When someone tells me, “That’s the cross you must bear,” I think of sacrifice.   By taking up my own cross, I carry the cross on which I will “hang” to experience pain and suffering of some sort, be it mental or physical, for the benefit of another.  It’s a sacrificial cross.  

For all of us that sacrifice could be caring for a parent or a spouse with Alzheimer’s disease or some other crippling affliction.   In doing so, in a real sense, we lose our life through self-denial and putting someone else’s needs first.  Self interest no longer outweighs virtue associated with compassion, for example.
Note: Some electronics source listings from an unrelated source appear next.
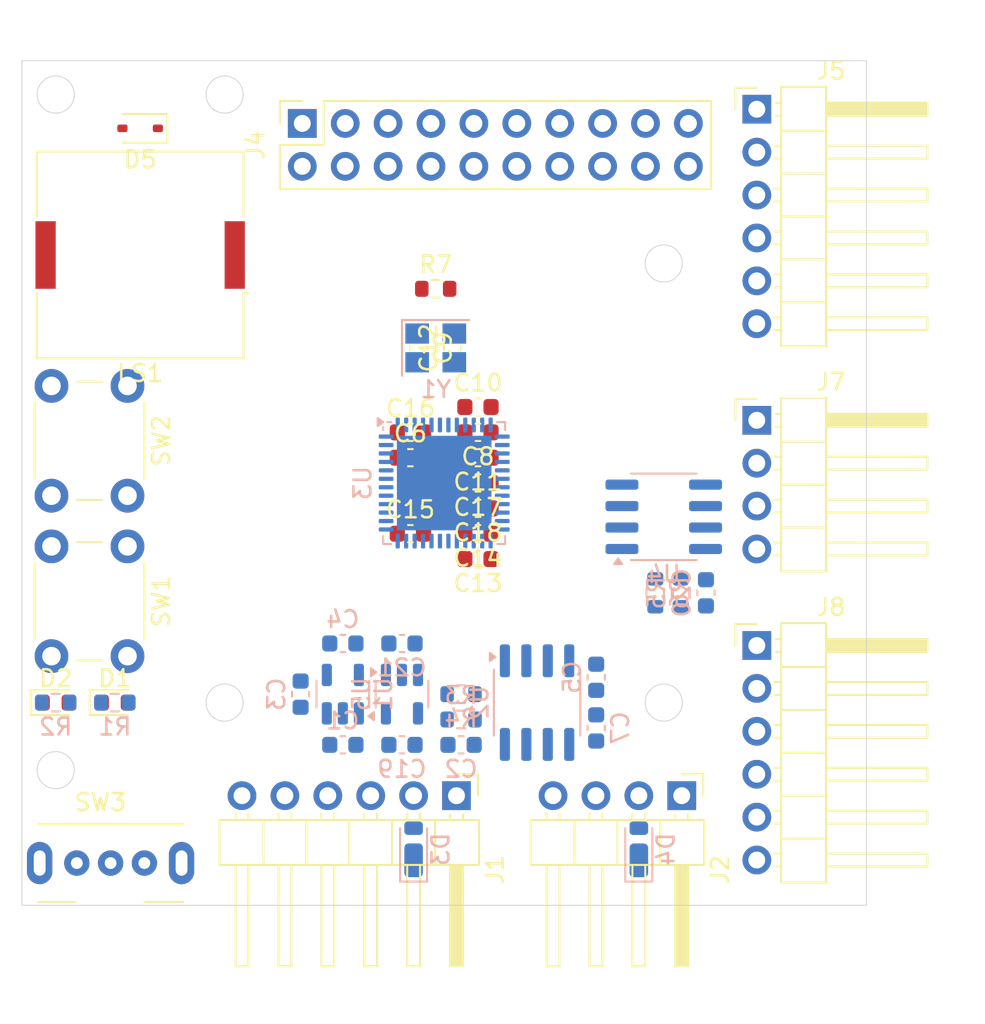
<source format=kicad_pcb>
(kicad_pcb
	(version 20240108)
	(generator "pcbnew")
	(generator_version "8.0")
	(general
		(thickness 1.6062)
		(legacy_teardrops no)
	)
	(paper "A4")
	(layers
		(0 "F.Cu" signal)
		(1 "In1.Cu" signal)
		(2 "In2.Cu" signal)
		(31 "B.Cu" signal)
		(32 "B.Adhes" user "B.Adhesive")
		(33 "F.Adhes" user "F.Adhesive")
		(34 "B.Paste" user)
		(35 "F.Paste" user)
		(36 "B.SilkS" user "B.Silkscreen")
		(37 "F.SilkS" user "F.Silkscreen")
		(38 "B.Mask" user)
		(39 "F.Mask" user)
		(40 "Dwgs.User" user "User.Drawings")
		(41 "Cmts.User" user "User.Comments")
		(42 "Eco1.User" user "User.Eco1")
		(43 "Eco2.User" user "User.Eco2")
		(44 "Edge.Cuts" user)
		(45 "Margin" user)
		(46 "B.CrtYd" user "B.Courtyard")
		(47 "F.CrtYd" user "F.Courtyard")
		(48 "B.Fab" user)
		(49 "F.Fab" user)
		(50 "User.1" user)
		(51 "User.2" user)
		(52 "User.3" user)
		(53 "User.4" user)
		(54 "User.5" user)
		(55 "User.6" user)
		(56 "User.7" user)
		(57 "User.8" user)
		(58 "User.9" user)
	)
	(setup
		(stackup
			(layer "F.SilkS"
				(type "Top Silk Screen")
			)
			(layer "F.Paste"
				(type "Top Solder Paste")
			)
			(layer "F.Mask"
				(type "Top Solder Mask")
				(thickness 0.01)
			)
			(layer "F.Cu"
				(type "copper")
				(thickness 0.035)
			)
			(layer "dielectric 1"
				(type "prepreg")
				(thickness 0.2104)
				(material "FR4")
				(epsilon_r 4.5)
				(loss_tangent 0.02)
			)
			(layer "In1.Cu"
				(type "copper")
				(thickness 0.0152)
			)
			(layer "dielectric 2"
				(type "core")
				(thickness 1.065)
				(material "FR4")
				(epsilon_r 4.5)
				(loss_tangent 0.02)
			)
			(layer "In2.Cu"
				(type "copper")
				(thickness 0.0152)
			)
			(layer "dielectric 3"
				(type "prepreg")
				(thickness 0.2104)
				(material "FR4")
				(epsilon_r 4.5)
				(loss_tangent 0.02)
			)
			(layer "B.Cu"
				(type "copper")
				(thickness 0.035)
			)
			(layer "B.Mask"
				(type "Bottom Solder Mask")
				(thickness 0.01)
			)
			(layer "B.Paste"
				(type "Bottom Solder Paste")
			)
			(layer "B.SilkS"
				(type "Bottom Silk Screen")
			)
			(copper_finish "None")
			(dielectric_constraints no)
		)
		(pad_to_mask_clearance 0)
		(allow_soldermask_bridges_in_footprints no)
		(pcbplotparams
			(layerselection 0x00010fc_ffffffff)
			(plot_on_all_layers_selection 0x0000000_00000000)
			(disableapertmacros no)
			(usegerberextensions no)
			(usegerberattributes yes)
			(usegerberadvancedattributes yes)
			(creategerberjobfile yes)
			(dashed_line_dash_ratio 12.000000)
			(dashed_line_gap_ratio 3.000000)
			(svgprecision 4)
			(plotframeref no)
			(viasonmask no)
			(mode 1)
			(useauxorigin no)
			(hpglpennumber 1)
			(hpglpenspeed 20)
			(hpglpendiameter 15.000000)
			(pdf_front_fp_property_popups yes)
			(pdf_back_fp_property_popups yes)
			(dxfpolygonmode yes)
			(dxfimperialunits yes)
			(dxfusepcbnewfont yes)
			(psnegative no)
			(psa4output no)
			(plotreference yes)
			(plotvalue yes)
			(plotfptext yes)
			(plotinvisibletext no)
			(sketchpadsonfab no)
			(subtractmaskfromsilk no)
			(outputformat 1)
			(mirror no)
			(drillshape 1)
			(scaleselection 1)
			(outputdirectory "")
		)
	)
	(net 0 "")
	(net 1 "+5V")
	(net 2 "GND")
	(net 3 "Net-(C2-Pad1)")
	(net 4 "Net-(U1-NOISE)")
	(net 5 "+3V3")
	(net 6 "SW")
	(net 7 "Net-(U3-PF0)")
	(net 8 "Net-(U3-PG10)")
	(net 9 "Net-(U3-PF1)")
	(net 10 "+5V_ENC")
	(net 11 "LED_ERROR")
	(net 12 "LED_STATUS")
	(net 13 "Net-(D3-A)")
	(net 14 "Net-(D4-A)")
	(net 15 "UART4_TX")
	(net 16 "SYS_JTCK-SWCLK")
	(net 17 "SYS_JTMS-SWDIO")
	(net 18 "UART4_RX")
	(net 19 "Net-(J2-Pin_3)")
	(net 20 "Net-(J2-Pin_4)")
	(net 21 "PA10")
	(net 22 "PB1")
	(net 23 "PB12")
	(net 24 "PA8")
	(net 25 "PB0")
	(net 26 "PA9")
	(net 27 "unconnected-(J5-Pin_3-Pad3)")
	(net 28 "unconnected-(J5-Pin_4-Pad4)")
	(net 29 "unconnected-(J5-Pin_5-Pad5)")
	(net 30 "unconnected-(J5-Pin_6-Pad6)")
	(net 31 "PB4")
	(net 32 "PA1")
	(net 33 "PB3")
	(net 34 "PA3")
	(net 35 "PC13")
	(net 36 "PB6")
	(net 37 "PB8")
	(net 38 "PA2")
	(net 39 "PB9")
	(net 40 "PB5")
	(net 41 "PA0")
	(net 42 "Net-(J7-Pin_4)")
	(net 43 "Net-(J7-Pin_3)")
	(net 44 "unconnected-(J8-Pin_6-Pad6)")
	(net 45 "unconnected-(J8-Pin_3-Pad3)")
	(net 46 "unconnected-(J8-Pin_4-Pad4)")
	(net 47 "unconnected-(J8-Pin_5-Pad5)")
	(net 48 "Net-(R5-Pad2)")
	(net 49 "FDCAN1_RX")
	(net 50 "FDCAN1_TX")
	(net 51 "SPI2_NCS")
	(net 52 "SPI2_MOSI")
	(net 53 "USART3_TX")
	(net 54 "SPI1_MISO")
	(net 55 "SPI1_SCK")
	(net 56 "USART3_RX")
	(net 57 "SPI2_MISO")
	(net 58 "SPI2_SCK")
	(net 59 "RS485_DIR")
	(net 60 "SPI1_NCS")
	(net 61 "ENC_EN")
	(net 62 "SPI1_MOSI")
	(net 63 "unconnected-(U5-NC-Pad4)")
	(net 64 "DAC1_OUT1")
	(net 65 "Net-(D5-K)")
	(net 66 "Net-(D1-K)")
	(net 67 "Net-(D2-K)")
	(footprint "Capacitor_SMD:C_0603_1608Metric" (layer "F.Cu") (at 123 123.5))
	(footprint "Capacitor_SMD:C_0603_1608Metric" (layer "F.Cu") (at 127 122 180))
	(footprint "Capacitor_SMD:C_0603_1608Metric" (layer "F.Cu") (at 123 122))
	(footprint "My_Parts:Neltron_3750R-06_1x06_P2.54mm_Horizontal" (layer "F.Cu") (at 143.51 134.62))
	(footprint "Capacitor_SMD:C_0603_1608Metric" (layer "F.Cu") (at 127 123.5 180))
	(footprint "My_Parts:Neltron_3750R-04_1x04_P2.54mm_Horizontal" (layer "F.Cu") (at 143.51 121.285))
	(footprint "Capacitor_SMD:C_0603_1608Metric" (layer "F.Cu") (at 127 129.5 180))
	(footprint "My_Parts:Neltron_3750R-06_1x06_P2.54mm_Horizontal" (layer "F.Cu") (at 143.51 102.87))
	(footprint "LED_SMD:LED_0603_1608Metric" (layer "F.Cu") (at 102 138))
	(footprint "Resistor_SMD:R_0603_1608Metric" (layer "F.Cu") (at 124.5 113.5))
	(footprint "My_Parts:SW_Slide_SPDT_Angled_SK-12D11VG3" (layer "F.Cu") (at 103.25 147.5))
	(footprint "Capacitor_SMD:C_0603_1608Metric" (layer "F.Cu") (at 123.5 117 -90))
	(footprint "Button_Switch_THT:SW_PUSH_6mm" (layer "F.Cu") (at 106.25 128.75 -90))
	(footprint "Capacitor_SMD:C_0603_1608Metric" (layer "F.Cu") (at 127 125 180))
	(footprint "Button_Switch_THT:SW_PUSH_6mm" (layer "F.Cu") (at 106.25 119.25 -90))
	(footprint "Buzzer_Beeper:Buzzer_Murata_PKLCS1212E" (layer "F.Cu") (at 107 111.5 180))
	(footprint "LED_SMD:LED_0603_1608Metric" (layer "F.Cu") (at 105.5 138))
	(footprint "Capacitor_SMD:C_0603_1608Metric" (layer "F.Cu") (at 127 120.5))
	(footprint "Connector_PinSocket_2.54mm:PinSocket_2x10_P2.54mm_Vertical" (layer "F.Cu") (at 116.6 103.71 90))
	(footprint "My_Parts:Neltron_3750R-06_1x06_P2.54mm_Horizontal" (layer "F.Cu") (at 125.73 143.51 -90))
	(footprint "Capacitor_SMD:C_0603_1608Metric" (layer "F.Cu") (at 127 126.5 180))
	(footprint "Capacitor_SMD:C_0603_1608Metric" (layer "F.Cu") (at 125.5 117 90))
	(footprint "Capacitor_SMD:C_0603_1608Metric" (layer "F.Cu") (at 127 128 180))
	(footprint "My_Parts:Neltron_3750R-04_1x04_P2.54mm_Horizontal" (layer "F.Cu") (at 139.065 143.51 -90))
	(footprint "Capacitor_SMD:C_0603_1608Metric"
		(layer "F.Cu")
		(uuid "e594320f-3265-4bf8-8d9d-bf03c7f5f30d")
		(at 123 128)
		(descr "Capacitor SMD 0603 (1608 Metric), square (rectangular) end terminal, IPC_7351 nominal, (Body size source: IPC-SM-782 page 76, https://www.pcb-3d.com/wordpress/wp-content/uploads/ipc-sm-782a_amendment_1_and_2.pdf), generated 
... [150881 chars truncated]
</source>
Because we set our interests aside in favor of the other, we do what God intended: for us to show love and care for our “neighbor” whether immediate family or a stranger.   It’s the way we show love for God and save ourselves. 

Throughout our lives we have many opportunities for salvation by finding and then picking up our crosses instead of stepping over them.   Our times to choose occur at our many crossroads when we decide which road to take. 

Lent provides an important crossroad.  It’s the time when we remind ourselves that salvation is not just about going to heaven.  Salvation is about deciding not to be blind, but to see [someone in pain who needs help]; deciding not to be dead, but to live [a life filled with joy and love]; deciding not to be sick but to be well [by forgiving and letting go of hurt and heart-ache]; and deciding not to fear, but to trust [as Jesus did in his Father while on the cross].  

All these Lenten-saving decisions pertain to following Jesus down the road he picked.  It’s not a yellow-bricked road leading to Oz and the Wizard.   It’s a difficult road lined with many sacrificial crosses on which we may find ourselves hanging out of love for others, as did Jesus.